Posts Tagged ‘Inappropriate . . . But Funny’

Well I Do!

July 13, 2016

Every time I see on social media people posting the results of their “This is the size of my vocabulary” quizzes, I keep thinking “Maybe . . . but how well do you use it?”


Possibly At The Bar

June 29, 2016

This morning my son asked me if I knew what a “hot Jupiter” was.  “Sounds like a drink to me,” I told him, prompting him to giggle and tell me that was silly.

He was right, of course.

But it’s not like I was going to tell him that it sounds like a name you’d hear in an all-male strip club.

I’m Making Most Of This Up

June 17, 2016

(And now because I need to do this, something completely lighthearted and irreverent.)

One of the most flattering things anyone has ever said to me was also one of those things most people never mention to another living soul in their entire lives.  Even so, I always smile when I remember the time when a then recent acquaintance told me “I love your ****!”   Yes, it was inappropriate, and it was even more inappropriate because that’s not the sort of thing one generally wants to hear when getting pants fitted.

Still . . . I’m sure he meant well.

Um . . . Phrasing, Son . . . Phrasing

April 18, 2016

Over the weekend my son, L(K), brought me his latest toy and asked me if I could put batteries in it for him.

“Sure,” I said.  “Let’s just get this panel off and see what kind of batteries it takes.  I’m guessing Double A’s, but we’ll know for sure in a moment.”  A moment later I added, “Yep, Double A’s are definitely what goes in there.”

Craning his head around to get a better look, L(K), concurred with my assessment.  “Those look like Double A holes to me too!” he chirped.

I Am Uncomfortable With This

January 28, 2016

All of us have been fighting a cold here recently, some of us more successfully than others.  So far I’ve been holding the line against the worst of it, and last night I announced that I was going to take a hot bath to fortify myself so I could continue to “fight the good fight.”

Vaya con . . .” L’s Mother started to say, then stopped herself.  “Hmmm . . . I don’t remember off the top of my head how to say “bathe” in Spanish, but let’s make that ‘bathe con Dios.'”

Now, I know some people feel it’s important to have a close, personal relationship with the divine, but I have my doubts that level of relationship is strictly necessary . . .

Let The Record Reflect That She Was Pointing To Her Cup Of Earl Grey Tea

July 27, 2015

Slowly but surely the household is recovering from last week, but a certain . . . lassitude, particularly mental, persists.  Case in point:

Over the weekend I asked L’s Mother how she was feeling, and she replied, “A little better now that I’ve had . . .”  She trailed off here, making vague point pointing gestures.  “You know, that . . . thing that I like having every weekend.”  Clearly she was looking for help in finding the right word.

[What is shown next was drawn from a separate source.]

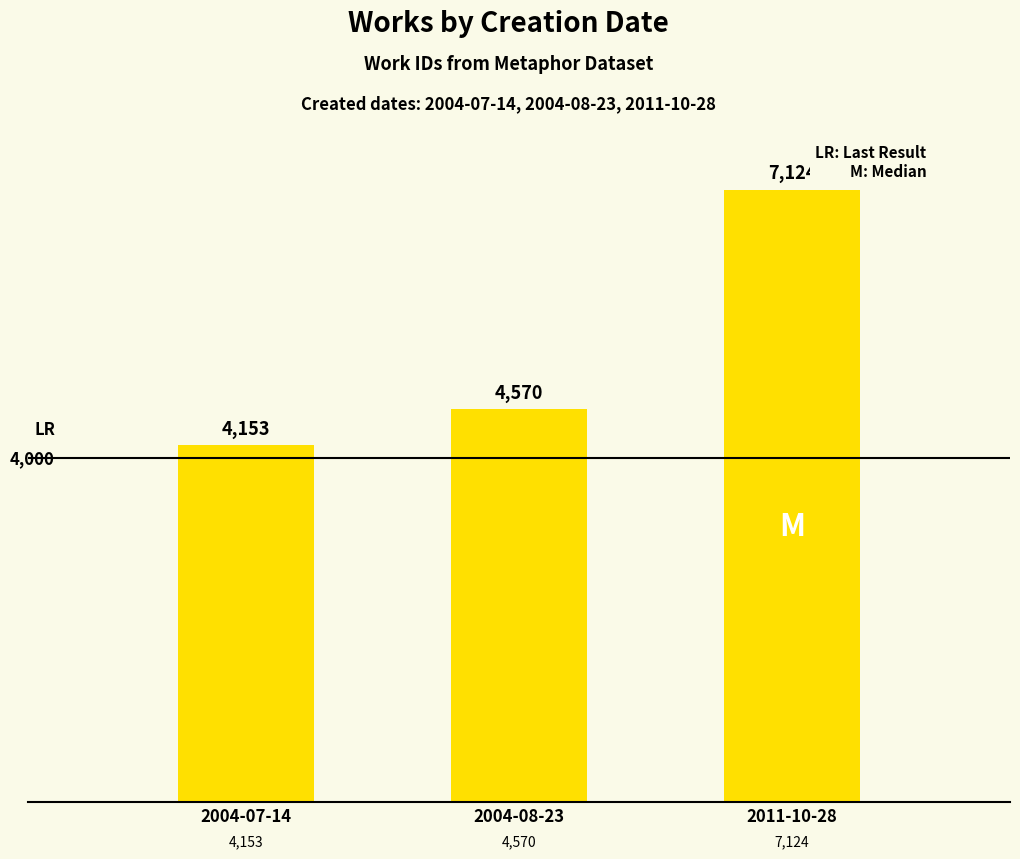

How many data points does each series have?

3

So naturally I looked at her in mock horror and proclaimed, “I can’t say that word in front of our son!”

And Now Another Lighter Note

June 12, 2015

The other day Lala facetiously (and foolishly) asked me how one could possibly find a ghost on demand at that particular time of the morning, so I mimed putting a gun to her head, then I made a trigger-pulling motion accompanied by a “bang” sound.

Both she and L’s Mother were horrified by this, but hey!

She asked . . . I answered.

Sometimes My Manners Just Stink

May 14, 2015

Last night I was being introduced to a couple of nice folks in an airport when I found myself being put on the spot.

“Doesn’t she look too good for him?” the person introducing us asked teasingly.

As I was saying something about not wanting to get involved, the “she” in question shyly mumbled something about “I’m not even wearing deodorant.”

Have I ever mentioned I tend to get snarky when I’m put on the spot? (Particularly this week.)

“Well,” I heard myself saying.  “Fortunately the question wasn’t do you smell too good for him . . .”

I Wonder What Was Eating Her

April 17, 2015

Yesterday L. informed us that he wanted a “long apple.”  Unfortunately, none of us had any idea what he was talking about, leading to some speculation in the household.  My best guess was that it was the apple you put in the mouth of a “long pig.”

This guess was not well received by L’s Mother for some reason.

I Certainly Didn’t In High School

April 18, 2014

The other day the puppy drew blood from me. She didn’t mean to do it, of course; she was jumping up trying to get my attention and I was trying to teach her not to jump as one of her teeth caught some of the skin on one of my fingers. It was an accident, pure and simple. It hurt a little bit, but not much, and I wasn’t actually angry at her.

Then I realized I had just been handed a golden opportunity. Making sure L. was out of earshot, I looked the puppy directly in the eye and said, “You little [term for a female dog].”

Why did I do this, you might be asking?

Because I wanted to be able to honestly say I had used the term correctly at least once in my life.